The author Katherine C. Kellogg, an associate professor of organization studies at the MIT Sloan School of Management, observed for about two and a half years, staff surgeons and residents working in three hospitals, as part of the implementation of a regulation on work hour limits.

This intensive observation program followed a stern action by the American Council of Graduate Medical Education mandating a reduction in resident work hours from as many as 120 to eighty per week to protect patient safety, after growing concern in 2003 about errors and accidents by medical and surgical trainees.

What she found was shocking: “I was amazed to find that some of them resisted the work-hours reduction (with no reduction in pay) that had been designed for their own benefit. I couldn’t get my head around two things: first, how eighty hours a week could be considered a reduction; and second, how anyone in their right mind could resist such a reduction.”

She continues: “I was also struck by the exaggeratedly macho behavior of the residents who resisted change. I had friends in male-dominated professions, but the male swagger I observed in surgery was far beyond anything I had previously witnessed…as I watched those I came to describe as Iron Men… I noted that they were residents with the highest status in the surgical social world.” But she also discovered that there were residents who wanted and welcomed reforms.

This book is about learning the reasons for this resistance to change and bringing about change for the good of patients and doctors as well. The author writes that as she spent more time in the hospitals observing Iron Men at their work, she began to understand their devotion to their patients and strong commitment to their work.

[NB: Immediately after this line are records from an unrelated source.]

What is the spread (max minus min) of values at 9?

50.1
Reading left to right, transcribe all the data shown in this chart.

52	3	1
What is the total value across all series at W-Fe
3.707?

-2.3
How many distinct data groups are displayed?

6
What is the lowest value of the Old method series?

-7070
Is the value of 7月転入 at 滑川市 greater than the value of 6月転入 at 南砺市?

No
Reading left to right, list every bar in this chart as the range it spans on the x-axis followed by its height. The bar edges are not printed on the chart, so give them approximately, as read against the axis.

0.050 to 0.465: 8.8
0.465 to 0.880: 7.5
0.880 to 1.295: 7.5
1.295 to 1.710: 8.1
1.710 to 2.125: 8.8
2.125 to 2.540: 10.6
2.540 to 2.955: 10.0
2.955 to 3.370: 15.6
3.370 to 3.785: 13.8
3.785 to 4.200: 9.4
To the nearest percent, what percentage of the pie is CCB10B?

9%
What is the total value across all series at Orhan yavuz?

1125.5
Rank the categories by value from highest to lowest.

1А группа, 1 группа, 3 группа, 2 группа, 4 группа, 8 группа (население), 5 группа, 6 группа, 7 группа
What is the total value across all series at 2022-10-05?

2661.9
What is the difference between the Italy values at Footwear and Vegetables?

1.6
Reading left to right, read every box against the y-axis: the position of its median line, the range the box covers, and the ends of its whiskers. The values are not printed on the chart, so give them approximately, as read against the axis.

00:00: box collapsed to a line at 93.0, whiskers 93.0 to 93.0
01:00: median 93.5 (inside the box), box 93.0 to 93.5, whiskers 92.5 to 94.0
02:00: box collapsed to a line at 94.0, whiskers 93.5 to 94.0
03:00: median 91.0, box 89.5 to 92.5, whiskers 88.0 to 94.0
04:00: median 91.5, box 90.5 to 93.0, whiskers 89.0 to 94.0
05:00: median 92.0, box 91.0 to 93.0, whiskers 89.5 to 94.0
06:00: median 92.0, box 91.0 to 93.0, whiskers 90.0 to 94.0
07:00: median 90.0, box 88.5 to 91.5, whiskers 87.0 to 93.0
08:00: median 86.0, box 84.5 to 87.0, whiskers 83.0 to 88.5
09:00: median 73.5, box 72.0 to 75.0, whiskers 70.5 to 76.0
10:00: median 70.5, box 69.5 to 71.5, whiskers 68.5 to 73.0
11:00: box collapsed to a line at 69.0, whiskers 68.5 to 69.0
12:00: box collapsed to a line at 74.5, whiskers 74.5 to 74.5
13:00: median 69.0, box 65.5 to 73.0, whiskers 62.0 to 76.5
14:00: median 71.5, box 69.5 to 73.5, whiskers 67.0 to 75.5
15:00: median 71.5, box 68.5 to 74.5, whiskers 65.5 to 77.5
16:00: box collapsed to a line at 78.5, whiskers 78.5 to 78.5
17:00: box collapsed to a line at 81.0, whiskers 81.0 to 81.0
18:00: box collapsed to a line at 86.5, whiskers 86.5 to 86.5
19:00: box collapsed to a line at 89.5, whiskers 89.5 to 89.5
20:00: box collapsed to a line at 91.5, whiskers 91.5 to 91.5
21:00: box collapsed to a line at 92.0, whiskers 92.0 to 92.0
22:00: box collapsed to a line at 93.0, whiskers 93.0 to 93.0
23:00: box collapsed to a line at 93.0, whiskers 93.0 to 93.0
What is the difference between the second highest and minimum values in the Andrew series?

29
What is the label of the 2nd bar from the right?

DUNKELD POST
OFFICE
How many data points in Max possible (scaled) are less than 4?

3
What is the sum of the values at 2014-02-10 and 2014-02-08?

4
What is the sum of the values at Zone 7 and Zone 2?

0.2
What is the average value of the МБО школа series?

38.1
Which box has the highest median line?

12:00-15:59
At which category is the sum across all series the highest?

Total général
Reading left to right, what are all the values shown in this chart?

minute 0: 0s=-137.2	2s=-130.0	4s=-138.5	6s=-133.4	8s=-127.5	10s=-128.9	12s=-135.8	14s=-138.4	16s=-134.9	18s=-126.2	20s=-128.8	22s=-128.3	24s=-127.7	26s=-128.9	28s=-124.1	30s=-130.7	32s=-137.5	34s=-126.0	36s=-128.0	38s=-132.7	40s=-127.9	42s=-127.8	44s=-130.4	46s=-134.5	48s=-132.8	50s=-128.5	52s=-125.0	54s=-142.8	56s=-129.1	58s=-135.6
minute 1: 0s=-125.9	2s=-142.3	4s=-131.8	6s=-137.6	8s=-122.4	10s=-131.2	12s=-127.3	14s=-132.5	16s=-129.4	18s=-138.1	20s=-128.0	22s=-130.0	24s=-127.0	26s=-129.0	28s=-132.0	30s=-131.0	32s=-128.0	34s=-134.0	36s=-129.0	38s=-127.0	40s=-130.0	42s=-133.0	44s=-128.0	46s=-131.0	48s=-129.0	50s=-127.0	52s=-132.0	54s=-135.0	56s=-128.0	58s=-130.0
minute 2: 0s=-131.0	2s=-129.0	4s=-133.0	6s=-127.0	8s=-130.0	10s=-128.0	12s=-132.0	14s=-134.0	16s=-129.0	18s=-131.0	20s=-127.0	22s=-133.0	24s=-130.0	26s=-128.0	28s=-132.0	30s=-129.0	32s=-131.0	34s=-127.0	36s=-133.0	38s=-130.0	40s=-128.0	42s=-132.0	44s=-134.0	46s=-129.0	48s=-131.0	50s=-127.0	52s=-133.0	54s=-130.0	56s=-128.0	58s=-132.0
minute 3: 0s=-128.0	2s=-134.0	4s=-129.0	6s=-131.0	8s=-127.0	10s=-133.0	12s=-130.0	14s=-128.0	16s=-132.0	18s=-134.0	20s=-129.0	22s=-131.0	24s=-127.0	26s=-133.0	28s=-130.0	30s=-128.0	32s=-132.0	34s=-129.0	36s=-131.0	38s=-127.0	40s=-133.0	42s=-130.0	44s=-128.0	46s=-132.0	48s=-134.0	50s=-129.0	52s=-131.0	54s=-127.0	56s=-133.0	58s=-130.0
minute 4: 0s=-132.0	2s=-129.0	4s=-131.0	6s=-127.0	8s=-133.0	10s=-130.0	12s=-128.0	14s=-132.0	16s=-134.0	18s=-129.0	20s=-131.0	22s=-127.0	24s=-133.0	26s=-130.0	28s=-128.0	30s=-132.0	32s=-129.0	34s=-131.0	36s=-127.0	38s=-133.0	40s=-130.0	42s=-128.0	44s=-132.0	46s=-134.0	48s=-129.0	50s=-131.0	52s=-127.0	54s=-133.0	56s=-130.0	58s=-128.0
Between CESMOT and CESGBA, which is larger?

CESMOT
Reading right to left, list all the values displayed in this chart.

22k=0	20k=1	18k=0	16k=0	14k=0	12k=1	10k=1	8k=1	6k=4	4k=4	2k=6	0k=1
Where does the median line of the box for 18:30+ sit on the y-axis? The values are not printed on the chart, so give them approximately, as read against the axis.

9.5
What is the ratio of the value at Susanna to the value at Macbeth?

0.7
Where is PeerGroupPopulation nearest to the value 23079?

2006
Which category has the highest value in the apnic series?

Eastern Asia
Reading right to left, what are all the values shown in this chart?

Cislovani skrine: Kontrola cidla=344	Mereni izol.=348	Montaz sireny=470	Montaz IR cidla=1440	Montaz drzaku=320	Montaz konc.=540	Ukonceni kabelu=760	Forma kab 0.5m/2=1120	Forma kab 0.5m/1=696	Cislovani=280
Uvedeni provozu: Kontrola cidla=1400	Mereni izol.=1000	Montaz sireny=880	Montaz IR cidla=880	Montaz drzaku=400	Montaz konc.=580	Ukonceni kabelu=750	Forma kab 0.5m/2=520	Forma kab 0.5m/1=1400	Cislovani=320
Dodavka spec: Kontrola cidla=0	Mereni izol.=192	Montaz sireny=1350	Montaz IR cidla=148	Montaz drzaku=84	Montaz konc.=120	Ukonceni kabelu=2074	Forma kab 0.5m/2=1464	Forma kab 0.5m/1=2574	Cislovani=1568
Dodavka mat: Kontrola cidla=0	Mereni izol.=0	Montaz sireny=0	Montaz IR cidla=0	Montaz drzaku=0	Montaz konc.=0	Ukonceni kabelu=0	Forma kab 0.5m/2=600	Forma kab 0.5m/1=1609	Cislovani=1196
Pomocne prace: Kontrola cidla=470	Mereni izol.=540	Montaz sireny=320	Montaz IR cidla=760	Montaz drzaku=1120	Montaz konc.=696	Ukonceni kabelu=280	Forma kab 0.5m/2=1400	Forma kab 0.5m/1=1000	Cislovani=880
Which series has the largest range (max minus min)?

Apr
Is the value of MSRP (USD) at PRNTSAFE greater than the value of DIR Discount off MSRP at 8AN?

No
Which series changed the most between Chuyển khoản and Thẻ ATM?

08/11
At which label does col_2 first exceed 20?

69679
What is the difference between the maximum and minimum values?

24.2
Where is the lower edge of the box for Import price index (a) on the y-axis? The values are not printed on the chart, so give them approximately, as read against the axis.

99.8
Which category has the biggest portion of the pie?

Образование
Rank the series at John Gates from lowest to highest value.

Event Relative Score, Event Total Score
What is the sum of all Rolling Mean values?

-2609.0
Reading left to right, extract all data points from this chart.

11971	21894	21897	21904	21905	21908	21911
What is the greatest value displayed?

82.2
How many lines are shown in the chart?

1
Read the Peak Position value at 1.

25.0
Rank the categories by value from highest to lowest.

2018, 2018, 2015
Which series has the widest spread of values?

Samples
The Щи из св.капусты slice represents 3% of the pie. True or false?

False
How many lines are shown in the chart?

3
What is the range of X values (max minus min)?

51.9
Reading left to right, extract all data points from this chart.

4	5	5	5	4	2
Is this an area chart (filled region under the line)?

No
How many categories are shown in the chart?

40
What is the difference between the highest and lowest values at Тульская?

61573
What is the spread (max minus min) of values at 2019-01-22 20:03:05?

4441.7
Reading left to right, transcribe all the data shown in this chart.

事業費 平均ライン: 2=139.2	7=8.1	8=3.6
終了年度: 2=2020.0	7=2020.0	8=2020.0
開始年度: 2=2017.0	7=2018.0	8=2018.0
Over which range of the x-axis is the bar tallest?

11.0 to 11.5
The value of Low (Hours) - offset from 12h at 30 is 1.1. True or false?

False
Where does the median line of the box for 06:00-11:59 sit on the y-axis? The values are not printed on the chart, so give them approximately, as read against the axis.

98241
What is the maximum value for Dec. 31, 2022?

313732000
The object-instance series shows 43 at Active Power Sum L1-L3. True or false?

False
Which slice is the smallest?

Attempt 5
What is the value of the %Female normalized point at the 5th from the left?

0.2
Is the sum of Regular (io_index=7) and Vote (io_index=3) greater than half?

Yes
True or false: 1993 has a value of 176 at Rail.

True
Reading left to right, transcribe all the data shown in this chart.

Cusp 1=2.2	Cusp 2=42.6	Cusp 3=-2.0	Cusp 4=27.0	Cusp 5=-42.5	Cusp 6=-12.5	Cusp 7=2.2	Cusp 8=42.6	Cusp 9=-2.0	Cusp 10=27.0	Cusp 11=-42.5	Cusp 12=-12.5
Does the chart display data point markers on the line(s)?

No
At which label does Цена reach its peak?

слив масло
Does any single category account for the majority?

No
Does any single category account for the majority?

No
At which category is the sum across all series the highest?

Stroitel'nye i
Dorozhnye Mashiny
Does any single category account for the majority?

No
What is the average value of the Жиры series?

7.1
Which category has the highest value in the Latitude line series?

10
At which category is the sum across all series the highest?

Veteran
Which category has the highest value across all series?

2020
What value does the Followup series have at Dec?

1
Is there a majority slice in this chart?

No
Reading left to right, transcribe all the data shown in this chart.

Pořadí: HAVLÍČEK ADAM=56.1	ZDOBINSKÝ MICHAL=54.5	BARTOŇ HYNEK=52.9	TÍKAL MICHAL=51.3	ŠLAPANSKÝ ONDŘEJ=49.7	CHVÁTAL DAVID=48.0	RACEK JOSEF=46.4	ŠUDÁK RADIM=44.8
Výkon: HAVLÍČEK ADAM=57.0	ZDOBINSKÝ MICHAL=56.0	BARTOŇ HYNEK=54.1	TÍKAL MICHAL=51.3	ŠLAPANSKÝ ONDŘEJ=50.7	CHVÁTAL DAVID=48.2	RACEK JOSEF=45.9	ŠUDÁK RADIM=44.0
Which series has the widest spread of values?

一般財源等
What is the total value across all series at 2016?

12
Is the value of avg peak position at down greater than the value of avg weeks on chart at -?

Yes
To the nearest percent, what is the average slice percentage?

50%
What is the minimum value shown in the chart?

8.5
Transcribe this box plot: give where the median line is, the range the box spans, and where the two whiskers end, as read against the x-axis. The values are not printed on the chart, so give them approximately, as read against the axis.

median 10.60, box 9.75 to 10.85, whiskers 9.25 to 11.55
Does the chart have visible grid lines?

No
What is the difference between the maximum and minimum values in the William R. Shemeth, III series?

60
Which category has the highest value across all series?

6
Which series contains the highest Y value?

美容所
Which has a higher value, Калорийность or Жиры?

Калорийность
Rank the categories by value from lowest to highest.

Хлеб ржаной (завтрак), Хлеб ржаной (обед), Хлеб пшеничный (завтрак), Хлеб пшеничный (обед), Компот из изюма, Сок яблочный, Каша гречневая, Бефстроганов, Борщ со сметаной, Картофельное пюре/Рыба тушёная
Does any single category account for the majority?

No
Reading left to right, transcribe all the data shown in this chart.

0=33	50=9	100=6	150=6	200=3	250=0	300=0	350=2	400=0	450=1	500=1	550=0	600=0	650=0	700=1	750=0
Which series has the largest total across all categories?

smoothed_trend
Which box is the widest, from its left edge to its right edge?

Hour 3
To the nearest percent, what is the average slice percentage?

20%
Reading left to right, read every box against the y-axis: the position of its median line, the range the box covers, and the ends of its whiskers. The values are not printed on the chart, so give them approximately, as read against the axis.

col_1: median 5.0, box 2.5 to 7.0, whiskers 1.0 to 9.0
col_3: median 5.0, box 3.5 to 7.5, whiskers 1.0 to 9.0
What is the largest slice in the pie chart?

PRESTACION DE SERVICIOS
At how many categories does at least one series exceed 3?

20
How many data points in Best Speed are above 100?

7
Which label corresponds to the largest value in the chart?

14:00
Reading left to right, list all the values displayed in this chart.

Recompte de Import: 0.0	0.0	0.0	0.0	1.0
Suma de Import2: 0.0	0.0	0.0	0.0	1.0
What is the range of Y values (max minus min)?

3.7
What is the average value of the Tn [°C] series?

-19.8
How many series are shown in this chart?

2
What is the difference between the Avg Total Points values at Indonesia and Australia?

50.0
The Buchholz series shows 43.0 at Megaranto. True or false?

Ms. Kellogg studied the power structures in the three hospitals she carried out her research studies in, and closely observed the interplay between the “defenders of the status quo” and the reformers who wanted to change work practices, especially in critical areas such as surgery.

This “tale” of the men and women who resisted change versus those who called for it, is a compelling and educational one, both for those who work at hospitals and those who are looking in from the outside.

This book is divided simply in two parts with four chapters each. Part I takes a look at the world of surgery prior to the work changes that were proposed, and Part II describes the conflicts that followed between those who resisted change and those who fought for it. Challenging Operations is a pioneering and laudable effort by the author Katherine C. Kellogg to discover what it really is like in real life at surgical departments in three hospitals, bringing about an understanding to the reader on what factors are at play when change is introduced, what fails, and what succeeds.

It provides deep insight on how to bring about reform in hospitals based on facts and real-life work situations witnessed at first hand over a number of years. As such, it helps us understand what is practicable and doable. We applaud and thank Ms. Kellogg for her research and for her hard work that has resulted in a book that prescribes realizable initiatives that can be taken to reform surgical practice in the United States.